Pour chaque courtier ou conseiller autonome qui vend son portefeuille, 10 acheteurs se feraient actuellement concurrence au Québec. Il s’agit là, bien sûr, d’une moyenne. Mais c’est l’étonnant constat auquel arrive Jean-Pierre Breton, de Breton et associés. En 15 ans, le consultant en gestion de la région de Montréal a piloté une bonne centaine de transactions à l’échelle du Québec.«Même s’il y a beaucoup de gens qui prennent leur retraite, il y a beaucoup de courtiers et de conseillers en placement qui cherchent à croître par acquisitions » , observe-t-il.

Avec le vieillissement de la profession et les nombreux candidats qui recentrent ou abandonnent carrément leurs activités en cours de route, on aurait pu s’attendre à un ratio acquéreur-vendeur, disons, plus équilibré. « Il n’y a plus de croissance de la population au Québec, signale-til. La possibilité de croître par développement naturel est très réduite. » Reste alors l’achat de cabinets indépendants. Toutefois, les occasions se font plus rares qu’on serait porté à le croire. Sur les quelque 10 000 conseillers que compte le Québec, poursuit Jean-Pierre Breton, de nombreux sont à l’emploi d’institutions financières. Lorsque l’un d’eux se retire de l’industrie, son portefeuille demeure au sein de la société. Autant de possibilités qui échappent aux acquéreurs extérieurs. D’autres conseillers et courtiers sont rattachés à une compagnie en particulier. «Ces gens-là ne sont pas vraiment libres d’aller où ils veulent avec leurs affaires » , rappelle le consultant.
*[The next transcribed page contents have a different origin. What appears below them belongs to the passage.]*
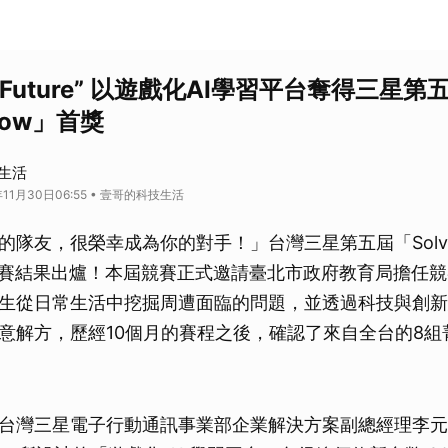
for Future” 以遊戲化AI學習平台奪得三星第
rrow」首獎
生活
年11月30日06:55 • 壹哥的科技生活
隊友，很榮幸成為你的對手！」台灣三星第五屆「Solve 
w」競賽結果出爐！本屆競賽正式邀請臺北市政府教育局擔任
生從日常生活中挖掘周遭面臨的問題，並透過科技與創新
意解方，歷經10個月的賽程之後，確認了來自全台的8組
台灣三星電子行動通訊事業部企業解決方案副總經理李元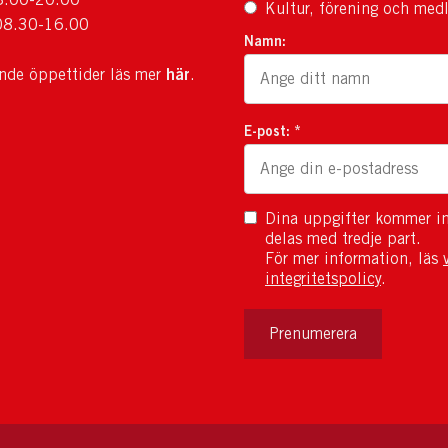
Kultur, förening och med
08.30-16.00
Namn:
här
ande öppettider läs mer
.
E-post: *
Dina uppgifter kommer in
delas med tredje part.
För mer information, läs
integritetspolicy
.
Prenumerera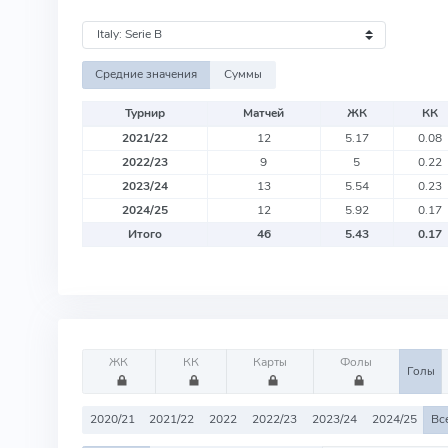
Средние значения
Суммы
Турнир
Матчей
ЖК
КК
2021/22
12
5.17
0.08
2022/23
9
5
0.22
2023/24
13
5.54
0.23
2024/25
12
5.92
0.17
Итого
46
5.43
0.17
ЖК
КК
Карты
Фолы
Голы
2020/21
2021/22
2022
2022/23
2023/24
2024/25
Вс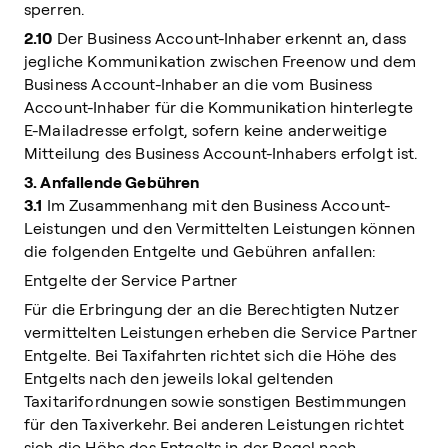
sperren.
2.10
Der Business Account-Inhaber erkennt an, dass
jegliche Kommunikation zwischen Freenow und dem
Business Account-Inhaber an die vom Business
Account-Inhaber für die Kommunikation hinterlegte
E-Mailadresse erfolgt, sofern keine anderweitige
Mitteilung des Business Account-Inhabers erfolgt ist.
3. Anfallende Gebühren
3.1
Im Zusammenhang mit den Business Account-
Leistungen und den Vermittelten Leistungen können
die folgenden Entgelte und Gebühren anfallen:
Entgelte der Service Partner
Für die Erbringung der an die Berechtigten Nutzer
vermittelten Leistungen erheben die Service Partner
Entgelte. Bei Taxifahrten richtet sich die Höhe des
Entgelts nach den jeweils lokal geltenden
Taxitarifordnungen sowie sonstigen Bestimmungen
für den Taxiverkehr. Bei anderen Leistungen richtet
sich die Höhe des Entgelts in der Regel nach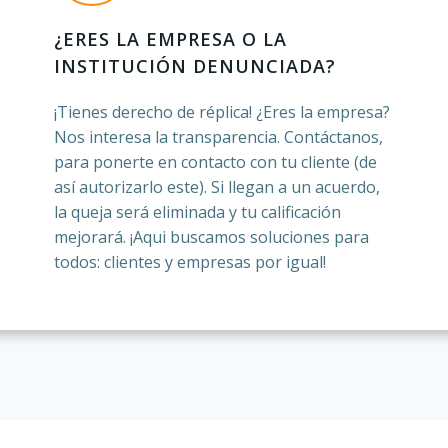
¿ERES LA EMPRESA O LA
INSTITUCIÓN DENUNCIADA?
¡Tienes derecho de réplica! ¿Eres la empresa?
Nos interesa la transparencia. Contáctanos,
para ponerte en contacto con tu cliente (de
así autorizarlo este). Si llegan a un acuerdo,
la queja será eliminada y tu calificación
mejorará. ¡Aqui buscamos soluciones para
todos: clientes y empresas por igual!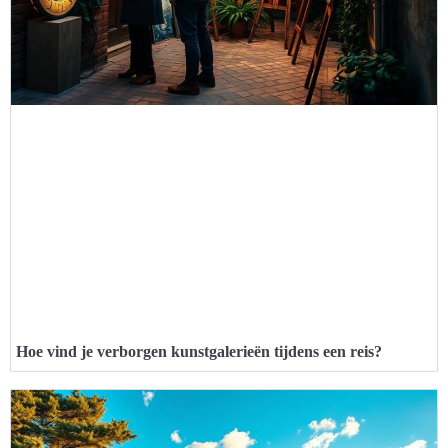
Hoe vind je verborgen kunstgalerieën tijdens een reis?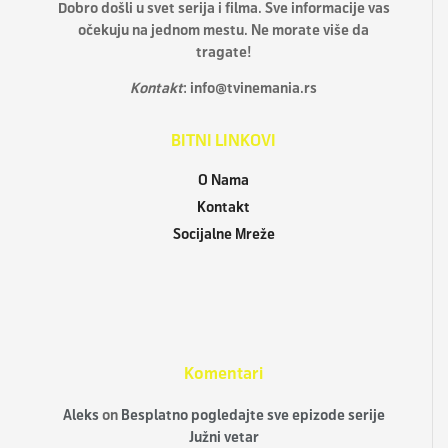
Dobro došli u svet serija i filma. Sve informacije vas
očekuju na jednom mestu. Ne morate više da
tragate!
Kontakt
:
info@tvinemania.rs
BITNI LINKOVI
O Nama
Kontakt
Socijalne Mreže
Komentari
Aleks
on
Besplatno pogledajte sve epizode serije
Južni vetar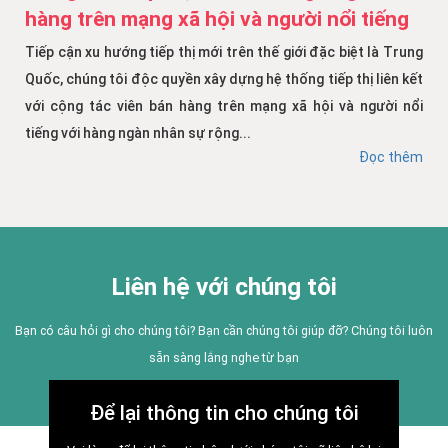
hàng trên mạng xã hội và người nổi tiếng
Tiếp cận xu hướng tiếp thị mới trên thế giới đặc biệt là Trung
Quốc, chúng tôi độc quyền xây dựng hệ thống tiếp thị liên kết
với cộng tác viên bán hàng trên mạng xã hội và người nổi
tiếng với hàng ngàn nhân sự rộng...
Đọc thêm
Liên hệ với chúng tôi
Bạn có câu hỏi gì cho chúng tôi? Bạn cần chúng tôi giúp đỡ? Chúng tôi luôn
sẵn sàng lắng nghe từ bạn
Để lại thông tin cho chúng tôi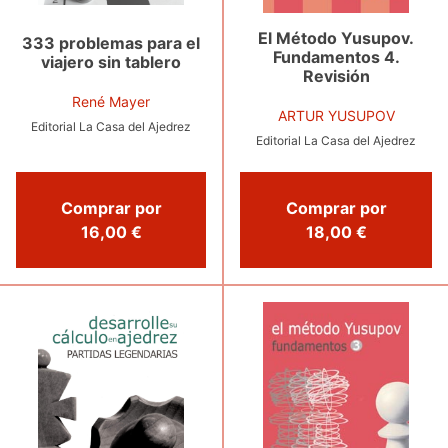
El Método Yusupov.
333 problemas para el
Fundamentos 4.
viajero sin tablero
Revisión
René Mayer
ARTUR YUSUPOV
Editorial La Casa del Ajedrez
Editorial La Casa del Ajedrez
Comprar por
Comprar por
16,00 €
18,00 €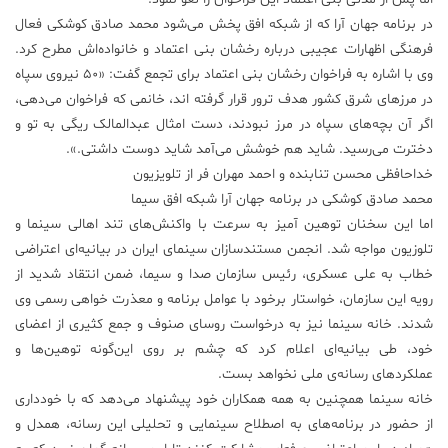
در برنامه جهان آرا که از شبکه افق پخش می‌شود محمد صادق کوشکی فعال
فرهنگی اظهارات عجیبی درباره رخشان بنی اعتماد و خانواده‌اش مطرح کرد.
وی با اشاره به فراخوان رخشان بنی اعتماد برای تجمع گفت: «۵۰ نیروی سپاه
در مرز‌های شرق کشور هدف ترور قرار گرفته اند، خانمی که فراخوان می‌دهی،
اگر آن بچه‌های سپاه در مرز نبودند، دست امثال عبدالمالک ریگی به تو و
دخترت می‌رسید. شاید هم خوشش می‌آمد شاید دوست داشتی.».
خداحافظی محسن تنابنده و احمد مهران فر از تلویزیون
محمد صادق کوشکی در برنامه جهان آرا شبکه افق سیما
اما این سخنان توهین آمیز به سرعت با واکنش‌های تند اهالی سینما و
تلوزیون مواجه شد. انجمن مستندسازان سینمای ایران در بیانیه‌ای اعتراضی
خطاب به علی عسکری، رئیس سازمان صدا و سیما، ضمن انتقاد شدید از
رویه این سازمان، خواستار برخود با عوامل برنامه و معذرت خواهی رسمی وی
شدند. خانه سینما نیز به درخواست روسای صنوف و جمع کثیری از اعضای
خود، طی بیانیه‌ای اعلام کرد که چشم بر روی این‌گونه توهین‌ها و
عملکرد‌های رسانه‌ی ملی نخواهد بست.
خانه سینما همچنین به همه همکاران خود پیشنهاد می‌دهد که با خودداری
از حضور در برنامه‌های به اصطلاح سینمایی و تحلیلی این رسانه، همدل و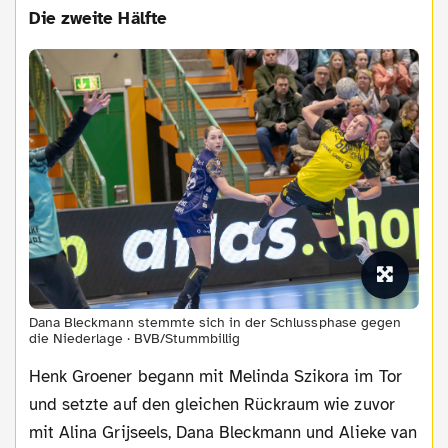
Die zweite Hälfte
Dana Bleckmann stemmte sich in der Schlussphase gegen
die Niederlage · BVB/Stummbillig
Henk Groener begann mit Melinda Szikora im Tor
und setzte auf den gleichen Rückraum wie zuvor
mit Alina Grijseels, Dana Bleckmann und Alieke van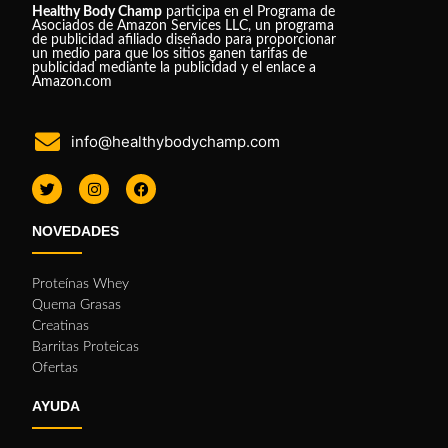
Healthy Body Champ
participa en el Programa de
Asociados de Amazon Services LLC, un programa
de publicidad afiliado diseñado para proporcionar
un medio para que los sitios ganen tarifas de
publicidad mediante la publicidad y el enlace a
Amazon.com
info@healthybodychamp.com
NOVEDADES
Proteínas Whey
Quema Grasas
Creatinas
Barritas Proteicas
Ofertas
AYUDA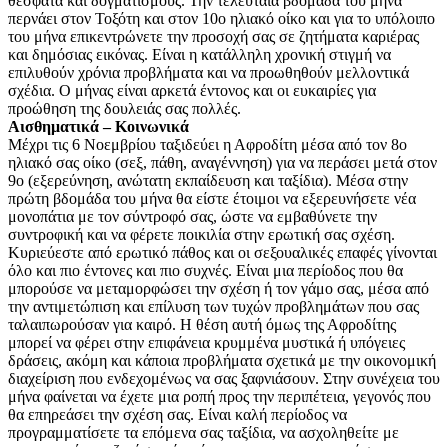
θέσφατα και δογματισμούς. Την τελευταία βδομάδα του μήνα
περνάει στον Τοξότη και στον 10ο ηλιακό οίκο και για το υπόλοιπο
του μήνα επικεντρώνετε την προσοχή σας σε ζητήματα καριέρας
και δημόσιας εικόνας. Είναι η κατάλληλη χρονική στιγμή να
επιλυθούν χρόνια προβλήματα και να προωθηθούν μελλοντικά
σχέδια. Ο μήνας είναι αρκετά έντονος και οι ευκαιρίες για
προώθηση της δουλειάς σας πολλές.
Αισθηματικά – Κοινωνικά
Μέχρι τις 6 Νοεμβρίου ταξιδεύει η Αφροδίτη μέσα από τον 8ο
ηλιακό σας οίκο (σεξ, πάθη, αναγέννηση) για να περάσει μετά στον
9ο (εξερεύνηση, ανώτατη εκπαίδευση και ταξίδια). Μέσα στην
πρώτη βδομάδα του μήνα θα είστε έτοιμοι να εξερευνήσετε νέα
μονοπάτια με τον σύντροφό σας, ώστε να εμβαθύνετε την
συντροφική και να φέρετε ποικιλία στην ερωτική σας σχέση.
Κυριεύεστε από ερωτικό πάθος και οι σεξουαλικές επαφές γίνονται
όλο και πιο έντονες και πιο συχνές. Είναι μια περίοδος που θα
μπορούσε να μεταμορφώσει την σχέση ή τον γάμο σας, μέσα από
την αντιμετώπιση και επίλυση των τυχών προβλημάτων που σας
ταλαιπωρούσαν για καιρό. Η θέση αυτή όμως της Αφροδίτης
μπορεί να φέρει στην επιφάνεια κρυμμένα μυστικά ή υπόγειες
δράσεις, ακόμη και κάποια προβλήματα σχετικά με την οικονομική
διαχείριση που ενδεχομένως να σας ξαφνιάσουν. Στην συνέχεια του
μήνα φαίνεται να έχετε μια ροπή προς την περιπέτεια, γεγονός που
θα επηρεάσει την σχέση σας. Είναι καλή περίοδος να
προγραμματίσετε τα επόμενα σας ταξίδια, να ασχοληθείτε με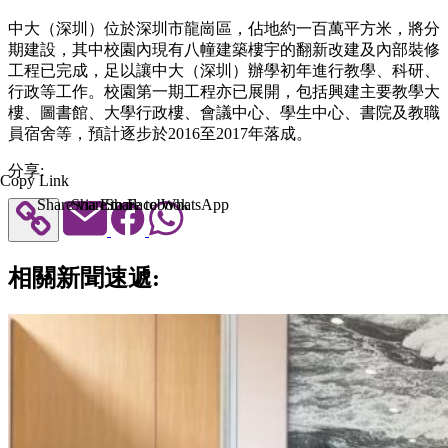
中大（深圳）位於深圳市龍崗區，佔地約一百萬平方米，將分
期建設，其中校園內現有八幢建築樓宇的翻新改建及內部裝修
工程已完成，足以讓中大（深圳）辦學初年進行教學、科研、
行政等工作。校園第一期工程亦已展開，包括興建主要教學大
樓、圖書館、大學行政樓、會議中心、學生中心、書院及教職
員宿舍等，預計逐步於2016至2017年落成。
分享:
Copy Link
Share via Email
Share to Facebook
Share to WhatsApp
相關新聞速遞:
Conseiller en sécurité financière au Groupe Investors, Bernard Meloche s’est départi il y a 18 mois du tiers de ses comptes, en partie hérités d’anciens collègues. « J’ai conservé les clients actifs, ceux avec qui j’avais une bonne chimie», raconte le Montréalais. Impossible, bien sûr, de proposer ce bloc à l’extérieur. « C’est vendu à un autre conseiller à l’interne » , dit-il. Un programme maison, en vigueur depuis quelques années, encadre ces transactions. « Finalement, les conseillers vraiment indépendants constate Jean-Pierre Breton, représentent peutêtre 30%, 35% du total. Ce sont eux qui sont vraiment susceptibles de faire des transactions à l’extérieur. »D’où cette vive concurrence lorsque l’un d’entre eux cherche à se départir ou à faire l’acquisition d’un portefeuille.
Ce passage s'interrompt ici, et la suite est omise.